Likewise, though to a lesser degree, black-and-white films call upon your mind to fill in the missing color. And because of the era in which they were created, the special effects are minimal to none, the locations are largely interiors rather than exotic, and the sex is implied rather than broadcast.

Bette Davis in the 1938 film Jezebel. That was the wrong film to watch at the beginning of the COVID-19 lockdown.

Engaging a personʼs brain to bridge gaps in content is something that brains seem to enjoy. Itʼs the basis of such elemental human experiences as faith, hope, and the lottery. There would be no doomscrolling of social media if it wasnʼt for the human brain yearning for a little something more. A little more engagement with the content flickering by underthumb. A little hope that the next finger flick might bring joy.

Like books, old films focus on the writing, because they live and die by the dialogue, and not the explosions. It wasnʼt until giant grasshoppers eating Chicago became a regular occurrence that film-makers figured out that they could replace expensive writing with cheap special effects. The normalization of money-over-quality is how we got to the hyper-optimized theater-going experiences we have today. Just like de-valuing writing is how we ended up with reality television.

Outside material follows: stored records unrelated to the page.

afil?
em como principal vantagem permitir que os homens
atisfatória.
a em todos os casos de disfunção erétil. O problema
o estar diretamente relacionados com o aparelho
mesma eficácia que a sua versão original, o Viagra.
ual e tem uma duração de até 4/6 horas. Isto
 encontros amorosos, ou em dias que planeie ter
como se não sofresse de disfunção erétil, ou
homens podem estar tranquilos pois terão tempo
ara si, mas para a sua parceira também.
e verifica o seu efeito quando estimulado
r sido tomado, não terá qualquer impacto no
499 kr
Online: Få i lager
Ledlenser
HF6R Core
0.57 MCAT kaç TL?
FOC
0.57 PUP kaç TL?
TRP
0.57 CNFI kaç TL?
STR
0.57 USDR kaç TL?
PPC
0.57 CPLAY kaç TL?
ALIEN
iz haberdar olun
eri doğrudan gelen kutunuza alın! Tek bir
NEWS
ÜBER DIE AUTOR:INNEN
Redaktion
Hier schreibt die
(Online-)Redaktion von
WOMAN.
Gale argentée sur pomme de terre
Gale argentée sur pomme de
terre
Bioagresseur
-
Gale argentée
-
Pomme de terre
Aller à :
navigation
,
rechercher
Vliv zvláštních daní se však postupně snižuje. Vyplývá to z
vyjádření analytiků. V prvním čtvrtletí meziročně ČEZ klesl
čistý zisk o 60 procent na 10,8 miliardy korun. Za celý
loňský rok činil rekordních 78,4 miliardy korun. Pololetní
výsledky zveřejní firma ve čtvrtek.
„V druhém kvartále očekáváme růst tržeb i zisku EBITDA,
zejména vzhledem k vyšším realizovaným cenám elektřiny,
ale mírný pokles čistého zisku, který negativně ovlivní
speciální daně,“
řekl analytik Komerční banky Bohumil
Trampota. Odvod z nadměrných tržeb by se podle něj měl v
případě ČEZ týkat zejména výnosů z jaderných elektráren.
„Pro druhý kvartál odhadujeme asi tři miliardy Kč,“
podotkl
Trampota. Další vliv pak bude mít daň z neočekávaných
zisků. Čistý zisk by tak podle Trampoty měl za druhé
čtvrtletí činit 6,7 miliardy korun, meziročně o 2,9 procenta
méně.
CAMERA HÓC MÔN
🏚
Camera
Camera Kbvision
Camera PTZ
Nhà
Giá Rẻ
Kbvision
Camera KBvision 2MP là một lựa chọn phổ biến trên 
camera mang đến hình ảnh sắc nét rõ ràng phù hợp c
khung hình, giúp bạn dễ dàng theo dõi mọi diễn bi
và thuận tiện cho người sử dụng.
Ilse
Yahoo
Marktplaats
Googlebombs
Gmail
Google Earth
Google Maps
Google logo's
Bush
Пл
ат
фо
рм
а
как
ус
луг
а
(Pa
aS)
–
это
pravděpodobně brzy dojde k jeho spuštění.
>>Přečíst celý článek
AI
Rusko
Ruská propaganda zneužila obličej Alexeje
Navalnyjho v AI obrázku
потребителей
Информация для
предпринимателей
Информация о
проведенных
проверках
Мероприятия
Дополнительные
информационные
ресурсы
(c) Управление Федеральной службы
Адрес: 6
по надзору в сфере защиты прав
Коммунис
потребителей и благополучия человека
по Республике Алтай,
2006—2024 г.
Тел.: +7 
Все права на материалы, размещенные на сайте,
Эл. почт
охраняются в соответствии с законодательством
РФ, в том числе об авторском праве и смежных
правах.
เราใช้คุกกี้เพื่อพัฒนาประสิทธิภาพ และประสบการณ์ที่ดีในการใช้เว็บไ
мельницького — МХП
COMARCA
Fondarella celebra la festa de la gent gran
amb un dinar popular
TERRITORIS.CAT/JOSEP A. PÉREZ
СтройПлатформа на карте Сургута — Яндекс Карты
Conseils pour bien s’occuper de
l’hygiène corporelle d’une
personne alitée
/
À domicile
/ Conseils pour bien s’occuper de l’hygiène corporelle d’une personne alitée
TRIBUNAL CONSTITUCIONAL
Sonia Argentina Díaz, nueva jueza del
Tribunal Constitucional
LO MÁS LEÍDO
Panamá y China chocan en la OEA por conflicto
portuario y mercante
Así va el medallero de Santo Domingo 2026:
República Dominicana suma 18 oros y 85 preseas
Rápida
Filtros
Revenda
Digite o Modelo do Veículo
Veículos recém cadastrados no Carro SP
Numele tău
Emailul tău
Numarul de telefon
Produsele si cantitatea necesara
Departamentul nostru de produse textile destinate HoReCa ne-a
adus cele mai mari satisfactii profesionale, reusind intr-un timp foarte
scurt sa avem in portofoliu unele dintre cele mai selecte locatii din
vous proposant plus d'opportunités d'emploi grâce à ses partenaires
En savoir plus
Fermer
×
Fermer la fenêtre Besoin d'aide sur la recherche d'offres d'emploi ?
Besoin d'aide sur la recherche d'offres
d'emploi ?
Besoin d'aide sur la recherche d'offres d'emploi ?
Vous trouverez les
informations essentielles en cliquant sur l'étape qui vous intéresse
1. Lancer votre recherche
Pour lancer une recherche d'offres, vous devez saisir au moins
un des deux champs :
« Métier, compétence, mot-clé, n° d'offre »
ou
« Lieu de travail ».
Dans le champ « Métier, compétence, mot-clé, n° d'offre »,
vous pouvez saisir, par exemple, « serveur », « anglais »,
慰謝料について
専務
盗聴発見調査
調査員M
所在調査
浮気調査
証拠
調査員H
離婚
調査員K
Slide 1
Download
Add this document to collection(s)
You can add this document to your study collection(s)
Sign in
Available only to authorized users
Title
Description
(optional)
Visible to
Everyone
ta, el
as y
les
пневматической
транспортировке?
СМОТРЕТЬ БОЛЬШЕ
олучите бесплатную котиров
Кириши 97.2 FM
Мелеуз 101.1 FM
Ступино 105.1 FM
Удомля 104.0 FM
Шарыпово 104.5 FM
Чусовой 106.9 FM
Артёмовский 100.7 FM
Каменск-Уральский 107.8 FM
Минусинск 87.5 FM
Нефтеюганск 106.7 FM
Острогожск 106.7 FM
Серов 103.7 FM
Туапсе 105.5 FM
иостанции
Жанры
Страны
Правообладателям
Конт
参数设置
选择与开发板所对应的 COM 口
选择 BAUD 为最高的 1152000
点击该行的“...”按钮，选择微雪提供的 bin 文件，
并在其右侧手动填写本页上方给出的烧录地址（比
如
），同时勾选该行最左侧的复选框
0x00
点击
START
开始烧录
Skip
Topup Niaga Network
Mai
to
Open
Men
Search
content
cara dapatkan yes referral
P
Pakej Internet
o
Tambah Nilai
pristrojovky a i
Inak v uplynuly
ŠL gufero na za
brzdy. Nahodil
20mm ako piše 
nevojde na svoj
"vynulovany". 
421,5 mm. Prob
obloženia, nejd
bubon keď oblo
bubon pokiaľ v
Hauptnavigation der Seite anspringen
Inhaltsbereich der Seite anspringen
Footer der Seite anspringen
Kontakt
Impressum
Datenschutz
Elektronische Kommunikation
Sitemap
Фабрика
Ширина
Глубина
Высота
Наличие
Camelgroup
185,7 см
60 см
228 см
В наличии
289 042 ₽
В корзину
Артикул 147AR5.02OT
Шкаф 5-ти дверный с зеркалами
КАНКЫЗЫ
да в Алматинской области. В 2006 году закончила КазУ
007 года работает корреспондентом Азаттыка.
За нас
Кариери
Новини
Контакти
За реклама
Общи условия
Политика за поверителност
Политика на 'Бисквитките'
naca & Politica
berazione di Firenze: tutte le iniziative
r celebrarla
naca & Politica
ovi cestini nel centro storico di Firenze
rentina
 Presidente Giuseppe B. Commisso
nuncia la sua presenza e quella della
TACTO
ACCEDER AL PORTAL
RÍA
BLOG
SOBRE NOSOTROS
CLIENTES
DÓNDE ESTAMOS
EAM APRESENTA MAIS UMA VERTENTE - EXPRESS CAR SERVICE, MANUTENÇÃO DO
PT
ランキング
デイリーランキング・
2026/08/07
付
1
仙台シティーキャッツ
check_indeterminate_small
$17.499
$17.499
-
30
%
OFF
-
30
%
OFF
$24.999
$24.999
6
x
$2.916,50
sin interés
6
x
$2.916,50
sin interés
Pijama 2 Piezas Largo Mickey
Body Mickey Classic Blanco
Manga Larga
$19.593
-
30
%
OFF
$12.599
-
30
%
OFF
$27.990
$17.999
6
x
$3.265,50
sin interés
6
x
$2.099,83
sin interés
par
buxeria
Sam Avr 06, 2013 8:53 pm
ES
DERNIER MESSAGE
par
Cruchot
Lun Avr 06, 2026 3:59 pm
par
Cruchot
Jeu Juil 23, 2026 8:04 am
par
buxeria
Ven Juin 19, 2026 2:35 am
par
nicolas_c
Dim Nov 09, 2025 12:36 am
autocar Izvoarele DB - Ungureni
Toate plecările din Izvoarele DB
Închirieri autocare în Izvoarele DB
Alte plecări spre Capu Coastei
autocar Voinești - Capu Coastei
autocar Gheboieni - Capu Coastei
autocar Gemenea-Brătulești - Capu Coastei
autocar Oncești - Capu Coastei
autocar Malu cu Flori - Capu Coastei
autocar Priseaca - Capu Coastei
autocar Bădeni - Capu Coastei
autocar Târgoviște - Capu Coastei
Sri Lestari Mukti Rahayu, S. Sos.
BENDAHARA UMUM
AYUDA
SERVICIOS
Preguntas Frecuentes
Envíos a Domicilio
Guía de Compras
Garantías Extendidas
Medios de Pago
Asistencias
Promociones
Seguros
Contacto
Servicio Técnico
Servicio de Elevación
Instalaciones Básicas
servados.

I didnʼt used to like black-and-white movies. And I used to refuse to watch anything with subtitles. But as Iʼve found that the Hollywood of today isnʼt interested in customers like me, Iʼm learning that the Hollywood of yesterday was. Fortunately, I can explore what the old Hollywood created without pouring any of my money into today's trough of gluttony. Itʼs all available for free at the public library, or on free over-the-air television.